- **Description of the task**: Count every line in this listing that has "lightweight". Reply with only the total.

- **Provided records**:
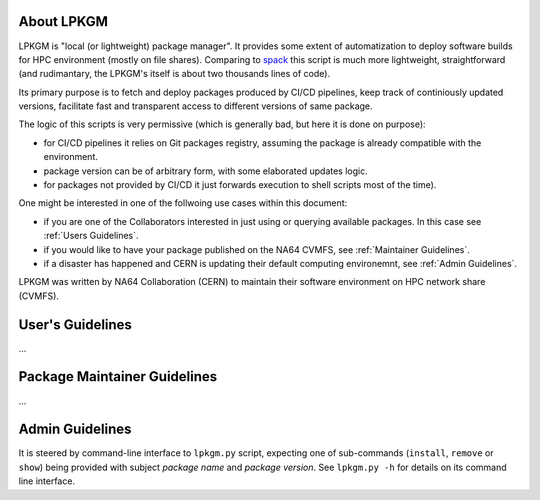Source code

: About LPKGM
===========

LPKGM is "local (or lightweight) package manager". It provides some extent of
automatization to deploy software builds for HPC environment (mostly on file
shares). Comparing to `spack <https://spack.io/>`_ this script is much more
lightweight, straightforward (and rudimantary, the LPKGM's itself is
about two thousands lines of code).

Its primary purpose is to fetch and deploy packages produced by CI/CD
pipelines, keep track of continiously updated versions, facilitate fast and
transparent access to different versions of same package.

The logic of this scripts is very permissive (which is generally bad, but
here it is done on purpose):

- for CI/CD pipelines it relies on Git packages registry, assuming the
  package is already compatible with the environment.
- package version can be of arbitrary form, with some elaborated updates
  logic.
- for packages not provided by CI/CD it just forwards execution to shell
  scripts most of the time).

One might be interested in one of the follwoing use cases within this
document:

- if you are one of the Collaborators interested in just using or querying
  available packages. In this case see :ref:`Users Guidelines`.
- if you would like to have your package published on the NA64 CVMFS, see
  :ref:`Maintainer Guidelines`.
- if a disaster has happened and CERN is updating their default computing
  environemnt, see :ref:`Admin Guidelines`.

LPKGM was written by NA64 Collaboration (CERN) to maintain their software
environment on HPC network share (CVMFS).

.. _Users Guidelines:

User's Guidelines
=================

...

.. _Maintainer Guidelines:

Package Maintainer Guidelines
=============================

...

.. _Admin Guidelines:

Admin Guidelines
================

It is steered by command-line interface to ``lpkgm.py`` script, expecting one
of sub-commands (``install``, ``remove`` or ``show``) being provided with
subject *package name* and *package version*. See ``lpkgm.py -h`` for details
on its command line interface.
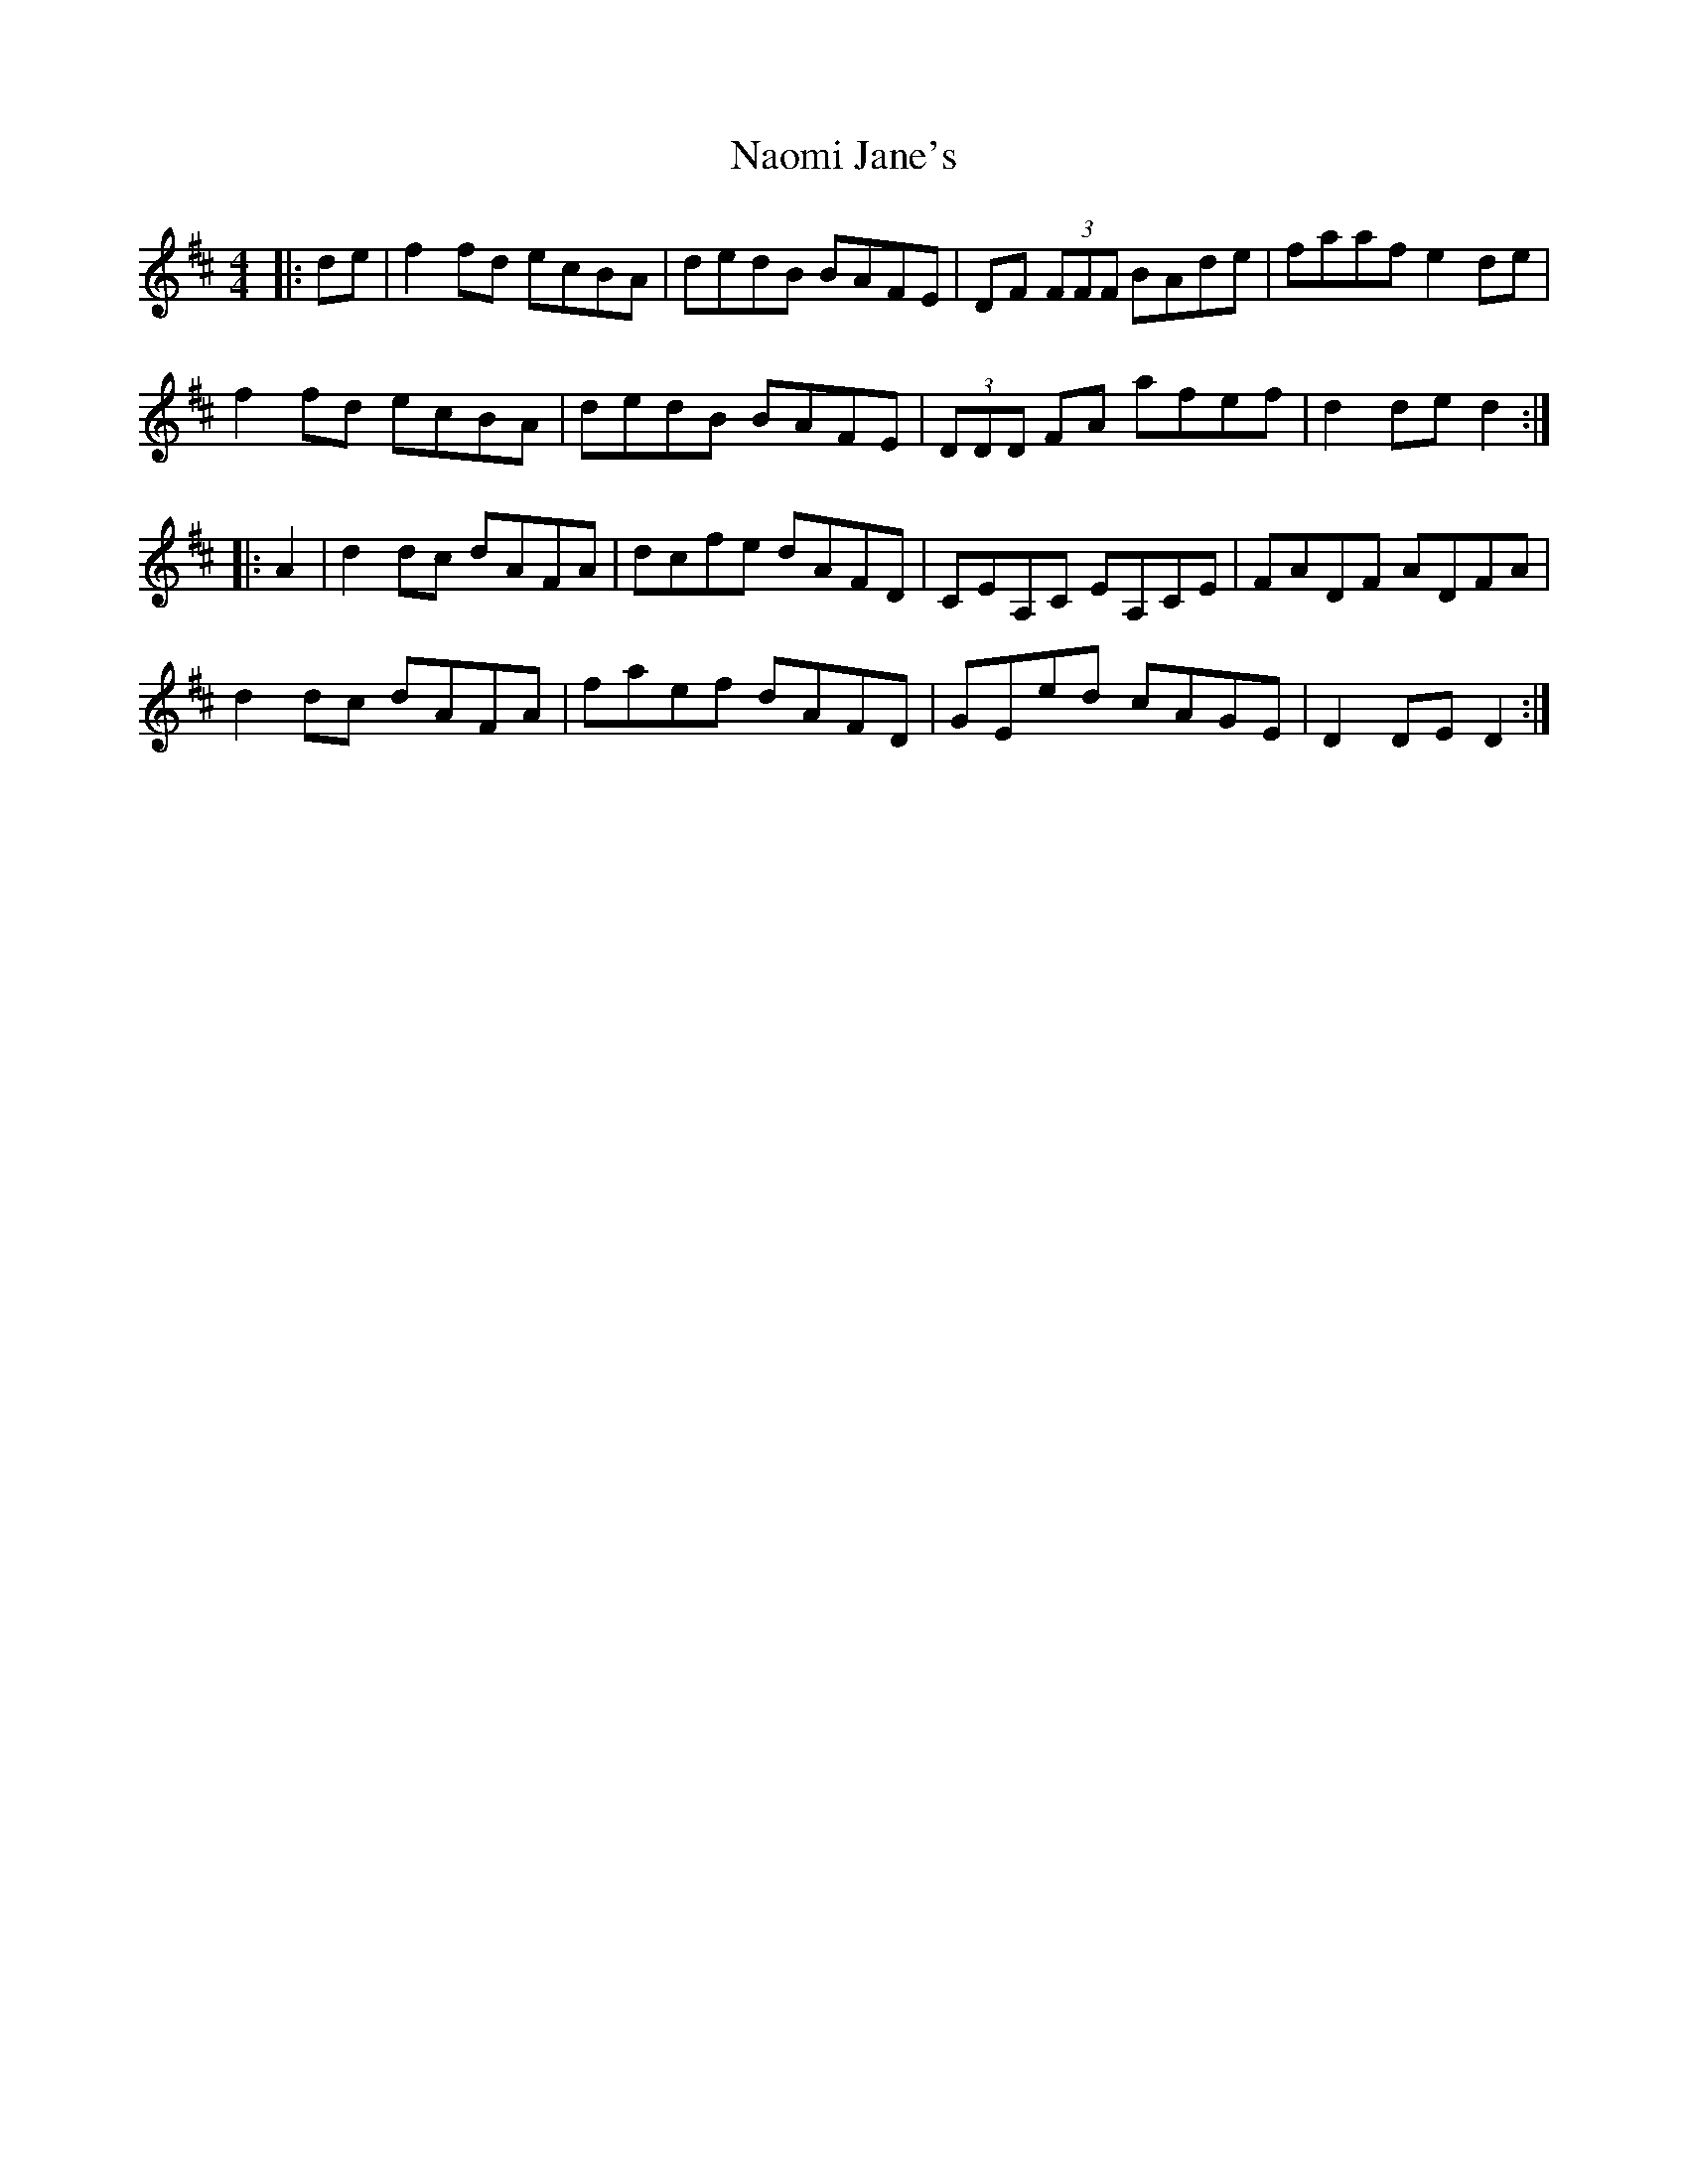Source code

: X: 28971
T: Naomi Jane's
R: reel
M: 4/4
K: Dmajor
|:de|f2fd ecBA|dedB BAFE|DF (3FFF BAde|faaf e2de|
f2fd ecBA|dedB BAFE|(3DDD FA afef|d2de d2:|
|:A2|d2dc dAFA|dcfe dAFD|CEA,C EA,CE|FADF ADFA|
d2dc dAFA|faef dAFD|GEed cAGE|D2DE D2:|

- **Solution to this exercise**: 2